How to Stabilize the Housing Market – Part One
The prime focus for the public and private sector “Movers and Shakers” should not be to garner the greatest number of photo opportunities, but finding ways to slow down the practice of sending jobs offshore, while simultaneously formulating a logical plan to lower the unemployment rate by creating well paying long-term jobs. Over the last 24 months state and local governments have shed jobs, so they cannot be counted on as employment drivers. As a result, the private sector will be given the task of directly hiring people to help lower the unemployment rate. This event can only happen with the help of Washington. President Obama must be commended for signing The Tax Relief, Unemployment insurance Reauthorization, and Job Creation Act of 2010 (H.R. 4853), which for one year (2011) lowered payroll taxes. However much more needs to be done. It is up to Washington to craft laws that will spur job growth. It could be in the form of tax credits and, or other incentives that would make it compelling for the private sector to hire on a mass scale or a targeted approach that would attract businesses into depressed areas.
How to Stabilize the Housing Market – Part Two
Let’s look at the facts.
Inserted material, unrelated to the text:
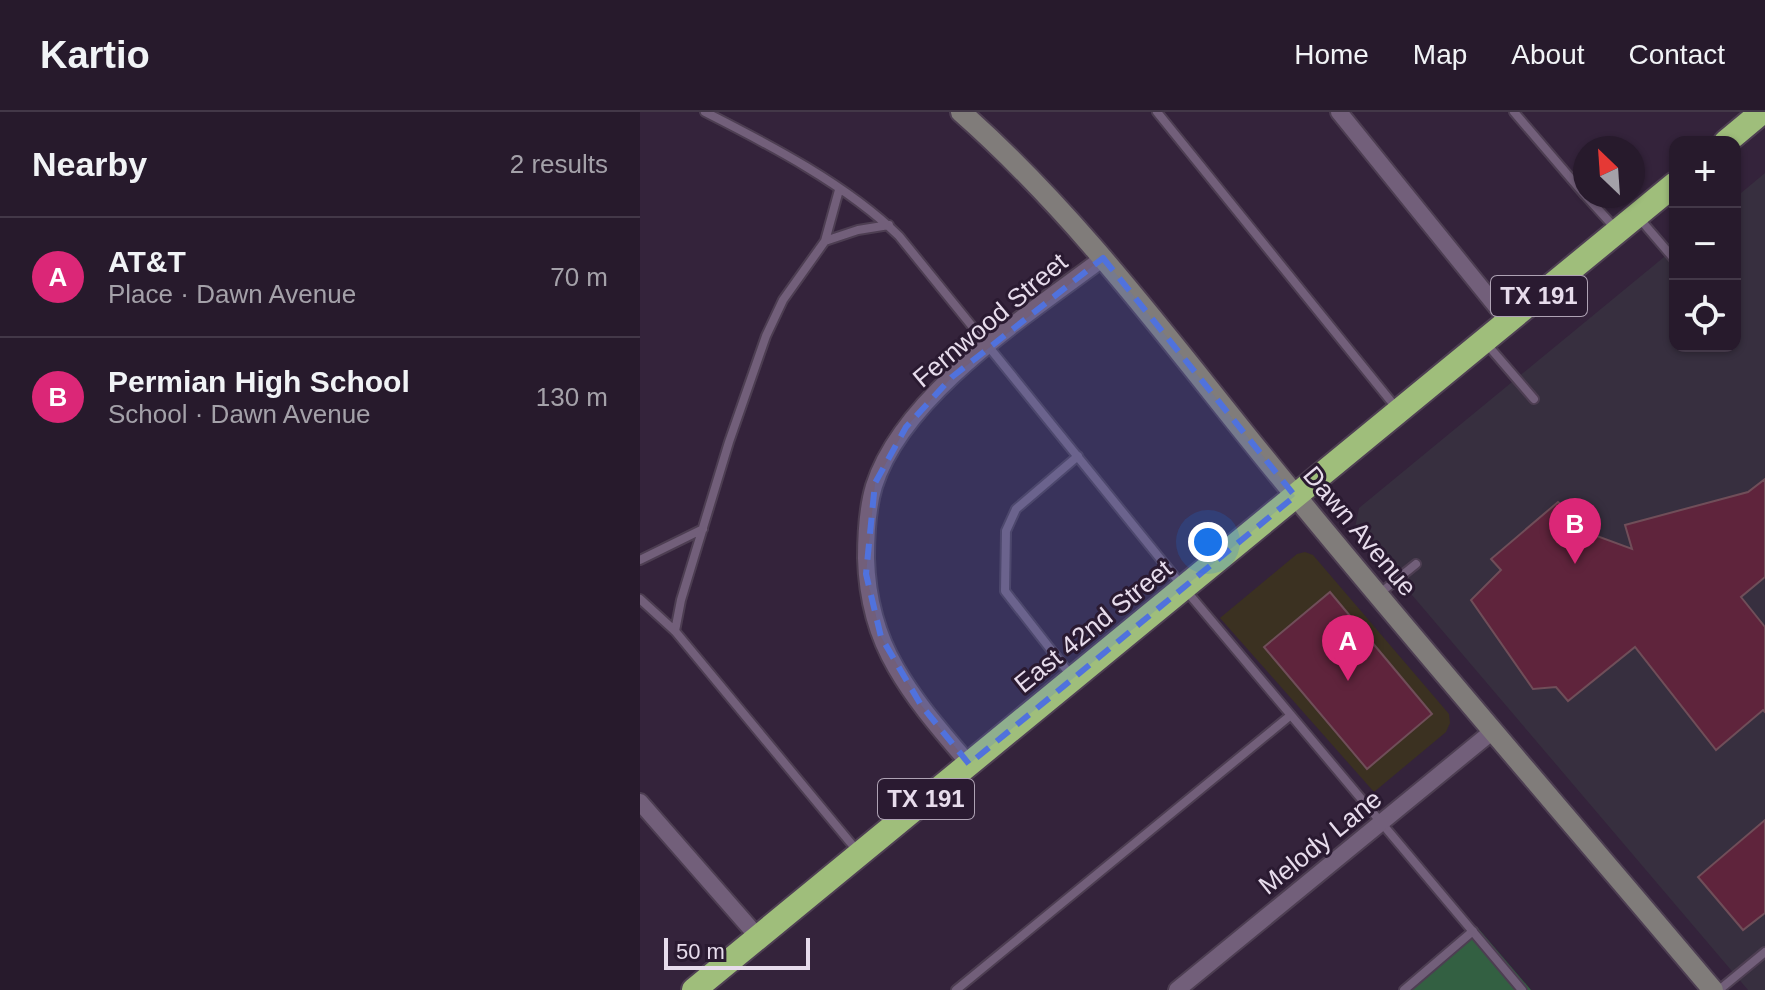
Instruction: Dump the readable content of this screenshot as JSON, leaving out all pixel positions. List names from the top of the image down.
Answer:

The Federal Reserve will likely keep interest rates near zero for the next 24 months because America has a current unemployment rate of over 8% with somewhere around 15 million unemployed, and a weak housing market. With initiatives like Quantitative Easing 2 (QE2) and Twist, the Federal Reserve has not been laying idle. Late last week Mr. Bernanke brought-up some other options that include putting bank owned foreclosed properties back on the market as rentals, with the goal of raising the profile of the neighborhood in question. This type of action would no doubt help states like California, Florida, and Nevada, which suffer from a high foreclosure rate. As a result, low interest rates and the aforementioned rental scenario could augment a well defined job creation program to not only create a bottom, but help prices rise.
The housing market is still trying to find a bottom, and is currently a drag on the overall economy, which is an acute observation made by Mr. Bernanke, who seems to get it. This is the worst housing market since the Great Depression and Washington may have to “Have-Gun's-A-Blazing” mindset to improve matters regarding this key economic sector. It could be in the form of holding rates steady for the next two years, or establishing a true job creation program. Bottom line, Washington needs to be creative and push through measures that will help stabilize residential real-estate prices. Until then, we will hit many air pockets on the road to recovery in the residential real-estate sector.